Oleh: Mukhlis, S.Pd., M.Pd.
Siapa sih yang tidak mengenal tari seudati. Salah satu tarian asal Aceh yang kerap dimainkan di berbagai even dan pertandingan seni. Tarian ini sangat digemari oleh kaum lelaki. Permainan seudati adalah perpaduan antara seni tari dan seni suara yang juga disebut Saman. Tarian ini merupakan tarian khas Aceh. Tarian ini melambangkan kepribadian rakyat dengan sifat-sifat patriotik yang dikolaborasi dalam bentuk heroik. Pada zaman Belanda tarian seni sempat dilarang untuk dimainkan dan dipentaskan.
Dalam pementasan, tarian ini menggambarkan nuansa kegembiraan dan kemeriahan. Tarian ini memiliki sejarah dan perkembangan cukup panjang. Menurut Kamala Devi Chattopadhyaya (Wikipedia) tari adalah suatu insting atau desakan emosi di dalam diri manusia yang mendorong seseorang untuk menemukan ekspresi pada gerak-gerak ritmis.
Ditinjau dari etimologi kata seudati berasal dari bahasa Arab yakni Syahadat yang memiliki dan mengakui keesaan Allah sekaligus keyakinan sebagai syarat pertama bagi seseorang yang berkeyakinan Islam. Walaupun ada berkeyakinan bahwa kata seudati belum pasti berasal dari bahasa Arab. Jika merunut pada perkembangan masyarakat Aceh mulai dari abad ketujuh sampai saat ini.
Hampir semua cabang seni yang ada dalam masyarakat Aceh selalu berkaitan dengan Islam. Semua hasil budaya dan seni termasuk tarian selalu diisi dengan ritual -ritual Islam. Walaupun tidak berfungsi sebagai sarana pemujaan terhadap Allah, akan tetapi dapat juga berfungsi sebagai syiar keagamaan yang berkaitan penegakan amar makruf dan mencegah kemungkaran.
Hal ini dapat dikaitkan bahwa Provinsi Aceh menjadi salah satu daerah yang berhubungan langsung dengan para saudagar dari luar negeri termasuk Arab dan Turki. Interaksi yang berlangsung beberapa abad, lambat laun menjadi suatu akulturasi kebudayaan sekaligus keyakinan. Dengan demikian, wajarlah kiranya kirab perjuangan Aceh dalam menegakkan Islam telah dinobatkan sebagai Serambi Mekkah.
Kemudian bagaimana kaitan uraian ini dengan judul esai di atas?
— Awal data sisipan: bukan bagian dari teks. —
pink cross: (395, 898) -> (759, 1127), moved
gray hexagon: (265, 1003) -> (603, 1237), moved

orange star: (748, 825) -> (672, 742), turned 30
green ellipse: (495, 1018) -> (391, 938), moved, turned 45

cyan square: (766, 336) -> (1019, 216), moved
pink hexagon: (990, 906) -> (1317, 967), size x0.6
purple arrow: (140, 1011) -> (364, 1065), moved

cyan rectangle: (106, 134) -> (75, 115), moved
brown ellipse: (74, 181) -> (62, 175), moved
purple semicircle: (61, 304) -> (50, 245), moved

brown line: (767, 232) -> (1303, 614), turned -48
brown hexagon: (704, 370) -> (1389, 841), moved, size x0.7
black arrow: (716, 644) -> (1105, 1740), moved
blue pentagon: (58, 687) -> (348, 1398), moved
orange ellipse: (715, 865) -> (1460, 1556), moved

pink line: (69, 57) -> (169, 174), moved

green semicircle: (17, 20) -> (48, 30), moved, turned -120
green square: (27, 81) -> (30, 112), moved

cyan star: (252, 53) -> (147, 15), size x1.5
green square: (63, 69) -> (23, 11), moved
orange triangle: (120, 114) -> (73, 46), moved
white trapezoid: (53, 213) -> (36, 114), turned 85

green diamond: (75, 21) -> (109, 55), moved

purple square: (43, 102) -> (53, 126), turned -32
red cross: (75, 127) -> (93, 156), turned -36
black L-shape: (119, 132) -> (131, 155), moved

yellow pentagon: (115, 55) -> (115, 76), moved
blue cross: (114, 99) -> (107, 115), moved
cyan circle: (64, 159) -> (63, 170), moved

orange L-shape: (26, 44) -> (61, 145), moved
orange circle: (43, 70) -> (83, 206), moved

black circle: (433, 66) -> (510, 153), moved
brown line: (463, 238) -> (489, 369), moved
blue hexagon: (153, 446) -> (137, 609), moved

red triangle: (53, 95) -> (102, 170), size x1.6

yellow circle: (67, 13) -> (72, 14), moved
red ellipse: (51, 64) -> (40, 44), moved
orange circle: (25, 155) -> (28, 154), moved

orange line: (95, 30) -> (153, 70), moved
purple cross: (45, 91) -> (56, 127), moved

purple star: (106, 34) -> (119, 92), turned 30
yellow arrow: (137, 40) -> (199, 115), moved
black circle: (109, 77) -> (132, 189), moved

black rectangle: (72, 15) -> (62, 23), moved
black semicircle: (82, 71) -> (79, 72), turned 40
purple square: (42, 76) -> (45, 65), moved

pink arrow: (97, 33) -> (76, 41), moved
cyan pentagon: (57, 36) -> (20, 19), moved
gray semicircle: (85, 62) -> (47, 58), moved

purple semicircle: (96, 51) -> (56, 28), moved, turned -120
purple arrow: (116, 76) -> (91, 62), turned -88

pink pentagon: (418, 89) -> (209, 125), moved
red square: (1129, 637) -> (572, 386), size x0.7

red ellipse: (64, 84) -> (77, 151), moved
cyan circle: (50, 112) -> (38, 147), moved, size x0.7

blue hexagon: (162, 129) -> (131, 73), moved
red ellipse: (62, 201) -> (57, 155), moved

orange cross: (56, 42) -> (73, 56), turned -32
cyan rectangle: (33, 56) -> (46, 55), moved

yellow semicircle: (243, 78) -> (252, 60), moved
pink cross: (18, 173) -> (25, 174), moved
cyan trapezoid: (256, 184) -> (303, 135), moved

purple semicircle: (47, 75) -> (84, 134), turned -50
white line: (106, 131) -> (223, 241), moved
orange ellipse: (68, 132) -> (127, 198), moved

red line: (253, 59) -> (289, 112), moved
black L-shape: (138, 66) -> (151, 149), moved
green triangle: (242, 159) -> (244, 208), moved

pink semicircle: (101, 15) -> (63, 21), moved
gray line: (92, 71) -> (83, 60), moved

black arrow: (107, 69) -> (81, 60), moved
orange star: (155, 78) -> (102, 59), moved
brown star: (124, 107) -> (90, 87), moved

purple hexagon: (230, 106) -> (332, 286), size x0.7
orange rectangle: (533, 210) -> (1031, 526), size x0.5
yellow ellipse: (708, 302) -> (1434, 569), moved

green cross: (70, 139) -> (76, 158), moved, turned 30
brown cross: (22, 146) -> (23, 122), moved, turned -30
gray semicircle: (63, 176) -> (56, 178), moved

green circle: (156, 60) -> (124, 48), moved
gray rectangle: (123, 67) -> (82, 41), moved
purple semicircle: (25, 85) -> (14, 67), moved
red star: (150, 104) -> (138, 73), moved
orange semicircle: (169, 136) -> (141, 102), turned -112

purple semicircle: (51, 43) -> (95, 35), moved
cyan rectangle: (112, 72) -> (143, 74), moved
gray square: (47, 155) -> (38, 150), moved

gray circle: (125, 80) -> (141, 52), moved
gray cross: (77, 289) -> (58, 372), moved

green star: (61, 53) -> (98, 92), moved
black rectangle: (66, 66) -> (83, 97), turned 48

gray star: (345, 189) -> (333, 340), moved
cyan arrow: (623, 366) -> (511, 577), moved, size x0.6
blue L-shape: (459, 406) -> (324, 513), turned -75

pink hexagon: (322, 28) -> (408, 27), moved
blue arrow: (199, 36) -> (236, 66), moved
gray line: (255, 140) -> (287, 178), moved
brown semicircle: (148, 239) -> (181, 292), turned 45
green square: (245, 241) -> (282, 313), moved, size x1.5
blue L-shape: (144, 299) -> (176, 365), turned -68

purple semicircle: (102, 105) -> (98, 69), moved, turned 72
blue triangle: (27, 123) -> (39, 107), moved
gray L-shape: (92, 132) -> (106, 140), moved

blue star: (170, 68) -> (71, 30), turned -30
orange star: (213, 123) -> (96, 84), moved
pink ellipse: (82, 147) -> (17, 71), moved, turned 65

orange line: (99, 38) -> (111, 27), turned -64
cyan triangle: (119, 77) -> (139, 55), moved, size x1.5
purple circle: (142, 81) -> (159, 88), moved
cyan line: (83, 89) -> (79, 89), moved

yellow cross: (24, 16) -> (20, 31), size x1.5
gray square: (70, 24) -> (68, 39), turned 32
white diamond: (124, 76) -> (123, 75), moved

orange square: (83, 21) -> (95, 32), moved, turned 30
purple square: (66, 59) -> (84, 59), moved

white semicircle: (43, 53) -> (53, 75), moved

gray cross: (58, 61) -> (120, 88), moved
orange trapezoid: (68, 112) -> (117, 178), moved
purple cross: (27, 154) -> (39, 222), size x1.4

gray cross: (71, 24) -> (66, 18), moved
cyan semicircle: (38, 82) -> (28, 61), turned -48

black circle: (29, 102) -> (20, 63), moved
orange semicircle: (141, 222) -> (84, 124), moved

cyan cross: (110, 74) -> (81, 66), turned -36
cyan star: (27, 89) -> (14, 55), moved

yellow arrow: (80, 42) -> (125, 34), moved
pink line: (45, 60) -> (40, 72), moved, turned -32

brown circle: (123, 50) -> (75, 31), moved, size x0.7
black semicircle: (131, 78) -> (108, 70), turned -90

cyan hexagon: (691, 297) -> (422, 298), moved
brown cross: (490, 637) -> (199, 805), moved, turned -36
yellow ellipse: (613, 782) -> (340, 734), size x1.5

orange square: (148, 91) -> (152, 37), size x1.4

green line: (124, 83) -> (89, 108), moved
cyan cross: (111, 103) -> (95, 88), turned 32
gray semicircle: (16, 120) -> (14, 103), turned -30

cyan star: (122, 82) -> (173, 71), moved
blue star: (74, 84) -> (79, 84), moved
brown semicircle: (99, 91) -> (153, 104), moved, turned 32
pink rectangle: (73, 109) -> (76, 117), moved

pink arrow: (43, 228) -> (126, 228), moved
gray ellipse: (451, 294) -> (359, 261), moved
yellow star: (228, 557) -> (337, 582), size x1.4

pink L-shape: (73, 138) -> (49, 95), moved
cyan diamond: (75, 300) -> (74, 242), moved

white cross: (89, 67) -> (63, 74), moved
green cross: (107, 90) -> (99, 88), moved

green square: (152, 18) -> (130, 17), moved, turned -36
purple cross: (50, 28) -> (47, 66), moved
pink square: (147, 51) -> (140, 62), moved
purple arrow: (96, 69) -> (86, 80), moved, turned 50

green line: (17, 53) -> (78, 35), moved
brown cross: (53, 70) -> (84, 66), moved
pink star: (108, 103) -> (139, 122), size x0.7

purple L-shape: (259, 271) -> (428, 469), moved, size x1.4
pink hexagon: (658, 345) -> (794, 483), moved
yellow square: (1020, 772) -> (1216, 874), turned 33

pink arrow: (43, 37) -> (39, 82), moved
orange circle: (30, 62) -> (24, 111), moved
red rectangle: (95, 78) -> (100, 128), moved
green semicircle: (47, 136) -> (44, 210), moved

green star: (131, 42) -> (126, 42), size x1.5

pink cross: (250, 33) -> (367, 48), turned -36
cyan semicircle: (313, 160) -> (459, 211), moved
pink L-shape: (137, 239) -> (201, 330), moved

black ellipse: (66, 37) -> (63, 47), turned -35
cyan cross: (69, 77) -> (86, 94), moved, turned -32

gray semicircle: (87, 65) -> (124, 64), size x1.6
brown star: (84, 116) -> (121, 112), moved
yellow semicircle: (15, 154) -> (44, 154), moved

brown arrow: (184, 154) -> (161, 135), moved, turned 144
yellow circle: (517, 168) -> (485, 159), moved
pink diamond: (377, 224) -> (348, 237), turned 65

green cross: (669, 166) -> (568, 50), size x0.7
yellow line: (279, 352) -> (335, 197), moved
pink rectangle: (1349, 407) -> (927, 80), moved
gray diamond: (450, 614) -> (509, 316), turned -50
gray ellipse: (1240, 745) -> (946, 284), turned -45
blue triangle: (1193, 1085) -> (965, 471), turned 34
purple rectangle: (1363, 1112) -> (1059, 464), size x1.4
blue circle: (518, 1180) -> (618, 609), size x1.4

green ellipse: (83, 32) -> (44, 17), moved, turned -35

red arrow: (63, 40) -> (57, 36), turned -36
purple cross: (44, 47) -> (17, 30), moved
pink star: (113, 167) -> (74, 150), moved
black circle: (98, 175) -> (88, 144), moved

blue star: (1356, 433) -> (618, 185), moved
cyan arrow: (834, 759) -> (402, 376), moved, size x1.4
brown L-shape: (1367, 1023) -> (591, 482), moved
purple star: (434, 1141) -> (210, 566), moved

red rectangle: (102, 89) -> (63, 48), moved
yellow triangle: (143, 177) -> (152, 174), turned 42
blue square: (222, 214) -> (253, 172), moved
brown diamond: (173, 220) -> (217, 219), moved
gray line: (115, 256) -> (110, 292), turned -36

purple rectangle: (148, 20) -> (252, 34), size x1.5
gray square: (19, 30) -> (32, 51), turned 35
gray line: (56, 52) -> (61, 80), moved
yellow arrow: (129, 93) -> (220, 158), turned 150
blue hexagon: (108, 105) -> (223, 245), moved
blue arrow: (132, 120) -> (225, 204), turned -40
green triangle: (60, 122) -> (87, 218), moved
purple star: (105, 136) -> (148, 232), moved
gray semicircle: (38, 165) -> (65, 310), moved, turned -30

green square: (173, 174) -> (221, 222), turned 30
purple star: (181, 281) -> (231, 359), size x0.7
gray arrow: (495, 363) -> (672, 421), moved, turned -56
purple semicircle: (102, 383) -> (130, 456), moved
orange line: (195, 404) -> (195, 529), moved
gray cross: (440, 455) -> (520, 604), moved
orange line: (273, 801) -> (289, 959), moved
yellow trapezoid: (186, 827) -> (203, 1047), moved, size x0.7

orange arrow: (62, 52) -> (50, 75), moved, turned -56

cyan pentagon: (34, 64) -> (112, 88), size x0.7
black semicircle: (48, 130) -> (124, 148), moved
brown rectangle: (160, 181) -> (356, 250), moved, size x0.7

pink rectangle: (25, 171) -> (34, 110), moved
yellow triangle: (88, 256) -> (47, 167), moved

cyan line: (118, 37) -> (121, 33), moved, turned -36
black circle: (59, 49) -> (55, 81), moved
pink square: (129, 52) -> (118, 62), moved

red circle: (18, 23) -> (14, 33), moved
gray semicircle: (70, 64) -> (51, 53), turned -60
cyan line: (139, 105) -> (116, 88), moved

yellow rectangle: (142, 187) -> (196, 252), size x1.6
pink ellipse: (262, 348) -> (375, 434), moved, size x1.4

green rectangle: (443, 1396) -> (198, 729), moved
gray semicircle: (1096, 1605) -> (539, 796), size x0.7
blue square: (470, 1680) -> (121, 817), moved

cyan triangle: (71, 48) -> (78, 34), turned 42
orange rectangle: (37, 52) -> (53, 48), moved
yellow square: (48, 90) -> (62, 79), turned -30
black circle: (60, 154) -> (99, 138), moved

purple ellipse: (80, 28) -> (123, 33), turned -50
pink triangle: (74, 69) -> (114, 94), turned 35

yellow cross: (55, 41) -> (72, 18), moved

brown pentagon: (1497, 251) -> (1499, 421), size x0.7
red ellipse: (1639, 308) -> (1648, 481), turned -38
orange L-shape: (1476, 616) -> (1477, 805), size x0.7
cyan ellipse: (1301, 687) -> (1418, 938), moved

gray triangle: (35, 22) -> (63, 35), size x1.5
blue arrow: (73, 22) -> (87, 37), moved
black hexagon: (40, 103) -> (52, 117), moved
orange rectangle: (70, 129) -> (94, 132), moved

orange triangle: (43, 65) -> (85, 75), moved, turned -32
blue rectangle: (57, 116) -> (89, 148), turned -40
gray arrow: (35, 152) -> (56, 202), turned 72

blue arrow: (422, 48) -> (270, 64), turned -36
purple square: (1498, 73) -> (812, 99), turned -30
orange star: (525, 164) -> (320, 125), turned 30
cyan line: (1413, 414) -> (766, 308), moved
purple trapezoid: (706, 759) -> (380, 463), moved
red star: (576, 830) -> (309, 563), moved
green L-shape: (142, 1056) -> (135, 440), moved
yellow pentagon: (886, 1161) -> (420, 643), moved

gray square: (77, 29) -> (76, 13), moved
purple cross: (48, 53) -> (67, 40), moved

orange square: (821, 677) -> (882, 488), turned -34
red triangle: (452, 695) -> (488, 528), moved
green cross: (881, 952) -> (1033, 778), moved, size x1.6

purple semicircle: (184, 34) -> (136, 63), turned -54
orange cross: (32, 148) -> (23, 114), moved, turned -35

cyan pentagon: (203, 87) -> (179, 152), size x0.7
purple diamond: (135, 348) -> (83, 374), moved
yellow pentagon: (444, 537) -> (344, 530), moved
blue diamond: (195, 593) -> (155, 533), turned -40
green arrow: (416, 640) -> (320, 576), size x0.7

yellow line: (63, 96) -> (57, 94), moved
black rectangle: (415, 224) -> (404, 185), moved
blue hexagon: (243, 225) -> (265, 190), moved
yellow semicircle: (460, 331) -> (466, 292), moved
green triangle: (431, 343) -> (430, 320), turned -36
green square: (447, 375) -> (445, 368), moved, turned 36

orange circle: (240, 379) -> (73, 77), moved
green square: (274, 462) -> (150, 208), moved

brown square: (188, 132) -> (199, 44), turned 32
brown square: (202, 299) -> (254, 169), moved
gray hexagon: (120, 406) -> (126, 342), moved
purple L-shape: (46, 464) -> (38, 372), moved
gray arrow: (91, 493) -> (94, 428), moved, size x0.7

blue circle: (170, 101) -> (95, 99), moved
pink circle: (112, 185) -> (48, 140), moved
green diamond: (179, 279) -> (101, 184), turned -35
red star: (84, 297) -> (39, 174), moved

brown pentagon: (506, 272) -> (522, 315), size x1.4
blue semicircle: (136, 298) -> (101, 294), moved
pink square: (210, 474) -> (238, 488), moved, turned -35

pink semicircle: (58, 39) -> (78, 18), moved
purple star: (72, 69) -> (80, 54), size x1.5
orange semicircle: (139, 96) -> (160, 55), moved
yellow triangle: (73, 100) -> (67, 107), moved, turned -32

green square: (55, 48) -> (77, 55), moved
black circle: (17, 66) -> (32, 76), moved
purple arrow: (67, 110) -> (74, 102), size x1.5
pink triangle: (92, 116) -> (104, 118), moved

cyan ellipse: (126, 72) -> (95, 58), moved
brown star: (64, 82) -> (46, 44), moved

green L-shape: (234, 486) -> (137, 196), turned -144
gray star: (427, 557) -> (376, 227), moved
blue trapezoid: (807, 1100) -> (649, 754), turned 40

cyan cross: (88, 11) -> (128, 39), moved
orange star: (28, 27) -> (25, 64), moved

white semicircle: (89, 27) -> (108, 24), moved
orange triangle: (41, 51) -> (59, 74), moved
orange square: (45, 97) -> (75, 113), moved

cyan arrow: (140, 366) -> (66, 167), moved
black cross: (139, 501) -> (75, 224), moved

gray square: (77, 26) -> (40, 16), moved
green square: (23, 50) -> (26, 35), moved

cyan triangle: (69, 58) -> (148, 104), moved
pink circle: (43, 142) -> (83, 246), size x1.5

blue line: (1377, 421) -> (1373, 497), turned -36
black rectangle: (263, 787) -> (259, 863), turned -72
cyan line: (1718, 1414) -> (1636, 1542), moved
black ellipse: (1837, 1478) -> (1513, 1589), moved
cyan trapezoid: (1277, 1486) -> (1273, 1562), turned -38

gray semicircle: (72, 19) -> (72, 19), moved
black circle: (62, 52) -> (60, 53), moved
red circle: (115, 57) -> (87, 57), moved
Tarian seudati disinyalir muncul pertama kali di wilayah Pidie dan sebagian Utara Aceh. Tarian ini memiliki kesamaan dengan tari saman yakni sama-sama sebagai sarana dakwah penyebaran agama Islam. Seiring perkembangan ajaran Islam di wilayah Aceh, tarian ini kemudian dikenal baik oleh masyarakat yang berdomisili di Aceh secara umum.
Berkaitan dengan judul esai di atas bahwa Membangun Negeri melalui filosofi Tarian Seudati sangat cocok dijadikan referensi dari segi filosofi. Perjalanan membangun negeri selama ini tampak mata sangat paradoks dan ambiguitas dalam pengambilan keputusan dan kebijakan.
Hal ini telah menjadikan negeri ini mengalami kegaduhan publik berkepanjangan. Kegaduhan ini dirasa sangat mengganggu rotasi pemerintahan, akibatnya rakyat yang menjadi ujung tombak sebagai korban dari permasalahan ini. Negara yang seharusnya melindungi masyarakat sesuai dengan amanah undang -undang malah memantik kegaduhan dalam semua lini pembangunan.
Pesta demokrasi selayaknya dianggap sebagai kegiatan musiman untuk merebut pucuk pimpinan, kini menjadi rutinitasnya sehari- hari dan dipertontonkan di muka publik. Penyebab utama dari hal di atas adalah tidak adanya sebuah kekuatan yang solid dalam mengelola negeri.
Jika mau mengadopsi gerakan-gerakan yang ada dalam tarian Seudati mungkin kegaduhan dapat diminimalisir secara bertahap. Gerakan jenis tari kelompok ini dilakukan secara kompak dan inovatif. Beberapa gerakan dan sedikit drama seolah ingin menggambarkan bahwa tarian seudati selain dapat digunakan sebagai sarana mengambil keputusan juga berfungsi sebagai hiburan bagi masyarakat yang menonton pertunjukan tersebut.